Doctor Who #582: Earthshock Part 2

"You could hide an army down here and no one would find it."
TECHNICAL SPECS: First aired Mar.9 1982.

IN THIS ONE... The Doctor disarms a cyber-bomb and brings a platoon to a ship commanded by Beryl Reid.

REVIEW: It's clear to me there really wasn't material for four episodes of Earthshock. After a full episode of running around in caves, we get half an episode of running around in a spaceship's cargo hold. The one big plot point has the Cybermen, just revealed as the story's big bad, trying to signal their bomb on Earth to explode while the Doctor blocks it and disarms the thing. It's not exactly riveting television. Even the firefight manages to be mostly uneventful even though it goes on forever. The marines are very very good at missing. Eventually, the androids do fall, and in what feels like a reprise of The Visitation, their "deaths" are rather needlessly violent. Just machines, I know, but having your face blown off is a violent image, and is there even a reason why one of the androids has a female shape?

And we may have cheered Adric's departure prematurely. After he's helped the Doctor disarm the bomb and traded apologies with him, Adric reveals he didn't really want to go home, it was just an elaborate cry for attention! Well now I hate him even more! He gets his wish too. Nyssa and Tegan are sent to the back rooms with the marines (and a surprisingly eager to fight geologist), leaving Adric to hog all the action. And it doesn't even make sense! The Doctor and Adric do a recce on the ship which unsurprisingly ends with them getting caught crouching suspiciously over corpses, while the marines OF THIS TIME AND CULTURE could more easily have made their way to the bridge AND have carried the authority to stop these clichéed misunderstandings.

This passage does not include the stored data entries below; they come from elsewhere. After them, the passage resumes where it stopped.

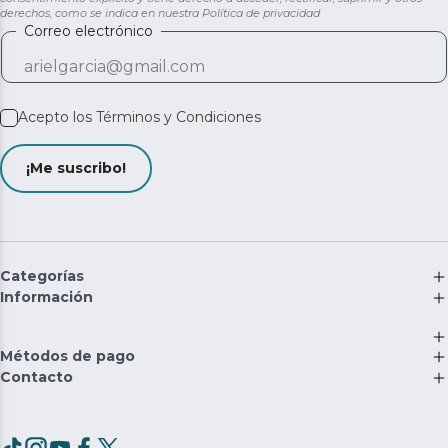
derechos, como se indica en nuestra
Política de privacidad
Correo electrónico
Acepto los
Términos y Condiciones
¡Me suscribo!
Categorías
Información
Métodos de pago
Contacto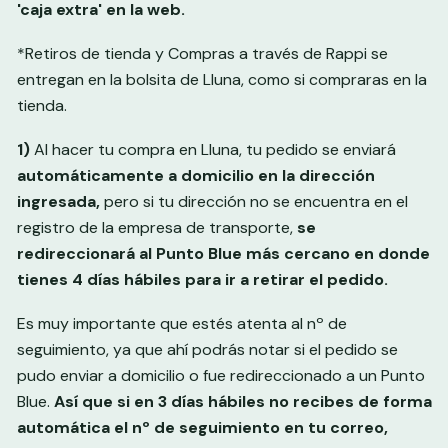
'caja extra' en la web.
*Retiros de tienda y Compras a través de Rappi se
entregan en la bolsita de Lluna, como si compraras en la
tienda.
1)
Al hacer tu compra en Lluna, tu pedido se enviará
automáticamente a domicilio en la dirección
ingresada,
pero si tu dirección no se encuentra en el
registro de la empresa de transporte,
se
redireccionará al Punto Blue más cercano en donde
tienes 4 días hábiles para ir a retirar el pedido.
Es muy importante que estés atenta al nº de
seguimiento, ya que ahí podrás notar si el pedido se
pudo enviar a domicilio o fue redireccionado a un Punto
Blue.
Así que
si en 3 días hábiles no recibes de forma
automática el nº de seguimiento en tu correo,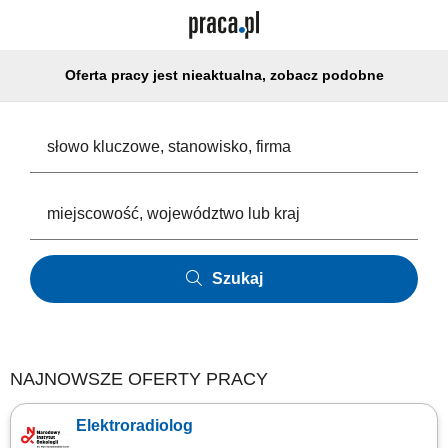
Oferta pracy jest nieaktualna, zobacz podobne
Szukaj
NAJNOWSZE OFERTY PRACY
Elektroradiolog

The minimal crew aboard the ship shouldn't make the traitor too hard to spot, but I do have to say a few words about Golden Globe nominee and BAFTA winner Beryl Reid as the captain. Now, I don't know her from Adam (uhm... Eve), even if she WAS in the original Tinker, Tailor. To me, she's just an odd casting choice, a posh old lady in a leather jacket throwing wicked barbs around and crouching over a console. It's a bizarre choice no matter Reid's cachet (to Brits, or perhaps to a certain generation). If you do know who she is, then you're the target audience for this bit of stunt casting, and it IS a stunt. JNT was always trying to get people to watch the show, and his methods usually consisted of big names (note how the companions are no longer right after the Doctor in the credits roll this season), exotic locations and other things you could announce to the media in advance, infamously leaving the hows and whys to distraught script editors. To an audience unaware of what's going on behind the scenes, it creates some real non sequiturs. Like this ship's captain. Historical note: The Doctor says "Brave heart, Tegan" for the first time.

THEORIES: Earthshock takes place in 2526. At one point, the Cybermen review past encounters with the Doctor, specifically the events of The Tenth Planet, Tomb of the Cybermen and Revenge of the Cybermen. Oops! Doesn't that last one take place much later? Like the 29th century or later (the age of Nerva Beacon)? I guess these guys are time travelers. And that would make sense unless you're ready to believe Adric can turn the ship into a time machine with the power of mathematics in Part 4. The actual mistake is one of dating, but given what happens, and that the Cybermen's next appearance (Attack of the Cybermen) gives them a time-ship, the retroactive mistake seems to be that time travel isn't mentioned in this particular outing. So when trying to make sense of Cyber-History, Earthshock might even take place after Attack (though they would have looked at impossible 6th Doctor footage too if it did). It's a matter of trying to blow Earth up before they get caught up in the Cyber-Wars referred to in Revenge. Silver Nemesis is another story where time travel isn't mentioned, yet must be at work in the background, or else we must accept "modern" Cybermen and a whole Cyber-Fleet on Earth's doorstep only a couple years after Mondas is destroyed.

VERSIONS: The DVD's CGI option gives a little more glitz to the raygun effects, but leaves the model shots alone.

REWATCHABILITY: Medium-Low - While not unpleasant, it's a whole lot of padding and then more padding. It's time for the Cyberman to walk out of that room they're in.

Comments

karl said…
Beryl Reid was a long-established comedy actress here in the UK when it was announced she was guest-starring in this, and it caused some consternation when we learned she was playing a tough starship captain.. She has always played dotty and silly characters and we were dreading this but she wasn't too bad.
Unfortunately her success here then paved the way for JNT to invite more stunt-casting for other comedians to appear in the show, turning it into more of a pantomime than it already was.